By Kara Kupferberg
Great Neck. Cambridge. Atlanta. In the past year, the media has highlighted a series of major cheating scandals in these cities. High school and Ivy League students, teachers and administrators — all caught actively cheating. As these scandals shock the nation, academic institutions across the board struggle to promote academic integrity in the wake of a cheating epidemic.
The societal focus on grades over genuine learning inevitably influences student behavior. At South, we face less dramatic issues: copying math homework, stealing from SparkNotes, or failing to cite in a research paper. Clicking copy and paste may seem harmless, but each time you hit command-v, you contribute to a broader culture of low academic integrity. We must address this issue by affirmatively teaching the value of ethics.
Teachers’ responses to this issue vary. Some avoid it by focusing on in-class assignments; others have stopped giving credit for homework all together, and many just address it on a case-by-case basis when work seems suspicious. Some teachers turn to TurnItIn.com, a program that analyzes the originality of work by comparing it against other sources. While these solutions may act as deterrents and identify offenders, they do not solve the underlying problem.
Unfortunately, the line between cheating and collaborating is often blurred. Can I discuss the homework questions? Can I ask someone to explain a math problem? We must be careful to protect the value of collaboration. Many instances of plagiarism result from ignorance, not malice. Often, the only conversation about plagiarism occurs while reviewing the course expectations sheet, the topic not resurfacing until a teacher confronts a student about plagiarism.

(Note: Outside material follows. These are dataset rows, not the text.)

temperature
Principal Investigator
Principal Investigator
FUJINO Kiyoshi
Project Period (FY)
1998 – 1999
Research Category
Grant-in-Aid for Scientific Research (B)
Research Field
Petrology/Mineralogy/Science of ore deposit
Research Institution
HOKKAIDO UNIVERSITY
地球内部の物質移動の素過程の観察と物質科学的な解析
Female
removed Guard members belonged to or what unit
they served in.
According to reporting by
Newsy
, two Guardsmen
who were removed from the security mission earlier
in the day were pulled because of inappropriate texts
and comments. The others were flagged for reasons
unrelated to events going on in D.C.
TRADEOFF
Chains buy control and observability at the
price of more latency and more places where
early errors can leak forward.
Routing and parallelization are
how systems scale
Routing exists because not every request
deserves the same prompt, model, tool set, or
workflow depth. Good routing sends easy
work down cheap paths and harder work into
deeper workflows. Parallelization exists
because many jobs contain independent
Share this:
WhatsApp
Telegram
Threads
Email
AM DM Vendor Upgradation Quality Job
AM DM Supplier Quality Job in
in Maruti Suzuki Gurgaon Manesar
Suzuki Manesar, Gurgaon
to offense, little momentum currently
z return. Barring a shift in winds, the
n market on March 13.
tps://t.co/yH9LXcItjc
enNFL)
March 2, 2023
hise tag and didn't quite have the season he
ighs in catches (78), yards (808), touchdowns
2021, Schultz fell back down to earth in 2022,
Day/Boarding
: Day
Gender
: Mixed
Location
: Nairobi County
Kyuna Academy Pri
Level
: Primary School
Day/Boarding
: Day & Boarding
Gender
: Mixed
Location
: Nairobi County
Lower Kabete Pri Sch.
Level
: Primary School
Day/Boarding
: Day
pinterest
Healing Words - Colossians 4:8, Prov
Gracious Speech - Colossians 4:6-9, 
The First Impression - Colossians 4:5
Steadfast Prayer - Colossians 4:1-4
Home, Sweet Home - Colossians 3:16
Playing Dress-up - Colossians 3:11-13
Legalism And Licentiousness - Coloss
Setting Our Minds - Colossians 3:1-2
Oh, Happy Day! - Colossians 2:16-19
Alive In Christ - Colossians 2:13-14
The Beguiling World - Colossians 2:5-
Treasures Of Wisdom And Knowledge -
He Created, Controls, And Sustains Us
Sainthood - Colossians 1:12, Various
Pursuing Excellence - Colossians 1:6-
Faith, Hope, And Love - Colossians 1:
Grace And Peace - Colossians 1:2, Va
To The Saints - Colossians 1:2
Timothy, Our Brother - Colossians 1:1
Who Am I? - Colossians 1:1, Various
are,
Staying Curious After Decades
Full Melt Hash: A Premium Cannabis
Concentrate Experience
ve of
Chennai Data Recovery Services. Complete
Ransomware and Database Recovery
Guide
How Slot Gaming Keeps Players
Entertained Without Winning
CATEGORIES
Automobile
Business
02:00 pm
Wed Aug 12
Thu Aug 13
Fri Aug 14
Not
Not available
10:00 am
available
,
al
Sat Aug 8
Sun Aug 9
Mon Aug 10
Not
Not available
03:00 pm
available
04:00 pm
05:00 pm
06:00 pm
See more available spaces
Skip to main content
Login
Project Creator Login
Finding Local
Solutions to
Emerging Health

Last year, the Shared Decision Making Committee created a chart to help clarify what is and what is not plagiarism. With this conscious effort by teachers to define plagiarism, it is up to students to make ethical decisions.
There is no single solution, but there are many things we can do. Students should try to discuss overwhelming workloads and figure out alternative solutions to plagiarism. We must learn how to maturely cope in difficult situations without lapsing into unethical behavior.
We must consciously prioritize ethics over grades. It is not a simple lesson; it is a continual shift in focus from acheiving the grade to understanding the value of integrity. If we do not lay the foundation for ethical behavior in high school, we cannot expect students to grow into ethical adults.